Indian Kite Festival
Visiting an Indian Kite Festival is a must when in India!
Indian kite festivals are celebrated in several parts of the country although the reasons for kite flying aren't always the same. While there are many Indian kite festivals that are organized solely for the purpose of exhibiting and flying kites, there are some that involve kite flying as a symbolic representation of the festival or occasion. Either ways, kites are an essential part of all communities in India and Indian kite festivals are one of the few occasions where celebration transcends religious beliefs.
Kites are an essential part of the culture of India and in rural parts of the country, they are at times the most common mode of entertainment for the local children and even adults. If you are visiting the country, chances are that you will see kites in the sky no matter where you go and at whatever time of the year. With such a deeply imbedded affection for the art of kite flying, it comes as no surprise that Indian kite festivals draw such large crowds.
The biggest Indian kite festival takes place every year on the occasion of Makar Sankranti. The festival marks the beginning of the Spring season in Gujarat, the host state of the annual international kite festival. Held on the 14th and 15th of January, the kite festival is known as Uttarayan and draws people and participants from all over the world.
Although there are many regular competitions about the best looking and most unique kite in the competition, the biggest attraction remains the regular attempts at the world record for the largest kite train in the world. Besides this, there is another major part of Indian kite festivals that cannot be ignored - kite fighting.
Indian kite festivals are known for people gathering on rooftops and local parks & open areas to fly fighter kites. Fighting with the Indian fighter kite requires a considerable amount of skill & ability and it some time before you can master the control of the fighter kite.
Once there, you are ready to jump up and take on the tens of thousands of kites in the air. There are no rules to Indian kite fighting and all Indian kite festivals include kite fighting as a part of the agenda. Unlike more organized competitions in other parts of the world, kite fighting in India requires you to fly using the Manjha, a string coated with glue and ground glass. The string is used to cut the opponent's control line and let their kite loose.
Indian kite festivals also bring about a unique feature that is quite common in India, Pakistan and even Afghanistan but cannot be seen elsewhere - The act of chasing a kite that just lost a dog fight. The loose kite is chased on the streets by children and adults, looking to gain the upper-hand and get to the kite first to claim the fallen kite.
Traditionally, it is considered that the rulers of lands would enjoy flying kites and fight with their friends & guests as only they could afford these toys. The subjects would watch the incredible battles and once a kite would get cut, they would chase it to get to it first, so that they could get a kite of their own. Today, the tradition continues and it isn't unusual for you to see people jumping over rooftops and walls to get to a kite.
Indian kite festivals are not restricted to religious and traditional beliefs. If you are in the country around Independence Day, then you will be treated to another incredible display of kite flying and fighting no matter where you go. People begin gathering at various vantage points early in the day and kites are flown till dusk.

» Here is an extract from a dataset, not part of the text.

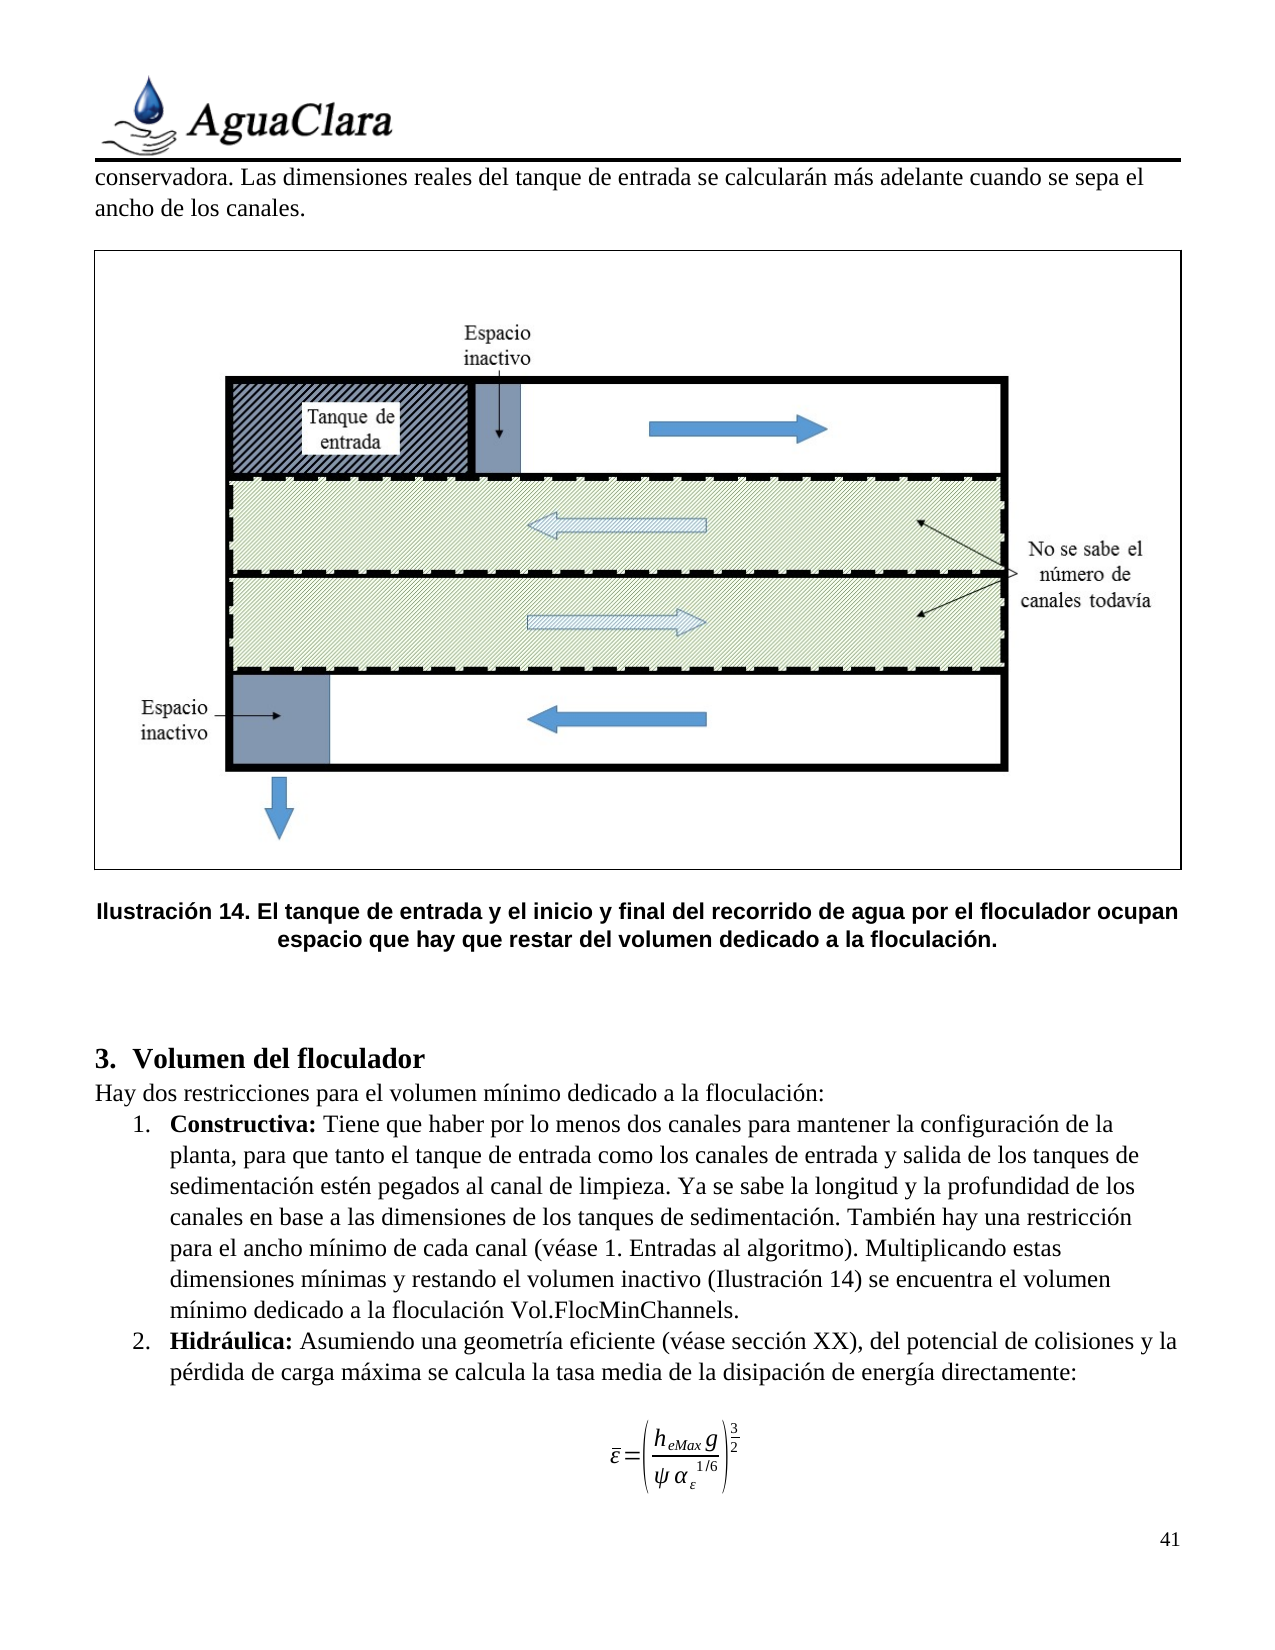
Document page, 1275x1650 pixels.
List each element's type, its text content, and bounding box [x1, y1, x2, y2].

Another unique aspect of all Indian kite festivals is the fact that kite flying doesn't stop once darkness falls. People are known to fly box kites with candles and oil lamps in them, creating another spectacular vision for the eyes of onlookers. All Indian kite festivals are known to attract international participants as well however, Uttarayan and the kite festival of Gujarat is the most well-organized Indian kite festival where international participants come by the truckloads along with their fans.
A country that's colourful by nature, India combines a number of religions, castes and sects into one unit. It comes as no surprise that there is a special place in the hearts of the people for kites. These colourful toys and their wonderful application makes Indian kite festivals a joy to watch.